Lentil Salad With Smoked Salmon
2 tablespoons olive oil
1 small onion, chopped into ¼-inch cubes
2 cloves garlic
1 stick celery, chopped into ¼-inch cubes
1 carrot, peeled and chopped into ¼-inch cubes
1 pound lentils (du Puy if you can find them; small green French lentils if you can’t)
2 bay leaves
¼ cup tomato paste
1 quart vegetable stock
Sea salt and freshly ground pepper
4 cups cooked quinoa
4 small handfuls arugula
6 ounces smoked salmon, chopped into small pieces
Make the lentils: Put the olive oil, onion and garlic in a large, deep pot and turn the heat to medium-low. Let this cook until the onions become translucent, 5 to 10 minutes, then add the celery. Let this cook, stirring every now and then, until the celery begins to just slightly soften, about 5 minutes. Now toss in the carrot cubes. Let them cook for about 5 minutes, then add the lentils, bay leaves, tomato paste and vegetable stock.
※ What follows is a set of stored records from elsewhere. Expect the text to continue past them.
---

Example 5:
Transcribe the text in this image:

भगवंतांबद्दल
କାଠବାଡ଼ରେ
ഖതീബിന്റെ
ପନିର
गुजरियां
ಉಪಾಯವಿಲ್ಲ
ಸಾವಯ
You may need to add 2 to 4 cups of water at this point, to make sure you’ve got 4 inches of liquid over the lentils. Cover, bring to a boil, and then reduce heat for 30 minutes to 1 hour. Taste the lentils for doneness and seasonings. Add salt and pepper to taste. Let cool and refrigerate.
To make your jarred salads, put 1 cup of the lentils in the bottom of each of 4 (2-cup) jars, topped with 1 cup of cooked quinoa. Now add a small handful of arugula to each, and ¼ serving of smoked salmon (1½ ounces for each one).
Ginger-Plum Crumble With Ricotta Crème
Cooking tip: Cut away the tough skin and use your garlic press for fresh minced ginger.
24 fat plums, chopped into eighths
1-inch piece fresh ginger, minced (see Cowgirl tip)
½ cup sugar
Juice of 1 lemon
3 tablespoons butter
3 tablespoons brown sugar
3 tablespoons plus 1/3 cup sugar
3 tablespoons flour
3 tablespoons ground pistachios, plus more for garnish
¼ teaspoon cinnamon
9 ounces ricotta
Zest of 1 lemon
Preheat an oven to 375 degrees and line a cookie sheet with foil.
Toss the plums with the ginger, sugar and lemon juice and divide among 4 jam jars that’ll hold at least 2 cups’ worth of fruit.
Make the crumble topping: With your fingers, mix the butter, brown sugar, 3 tablespoons sugar, flour, ground pistachios and cinnamon and sprinkle on top of the plum mixture. Pop into the oven for 30 to 45 minutes or until bubbly.
While the crumbles are baking, whisk together the ricotta, lemon zest and 1/3 cup sugar and refrigerate until time to serve.
Serve the crumbles warm or at room temperature with a big spoonful of ricotta and a sprinkle of crushed pistachios.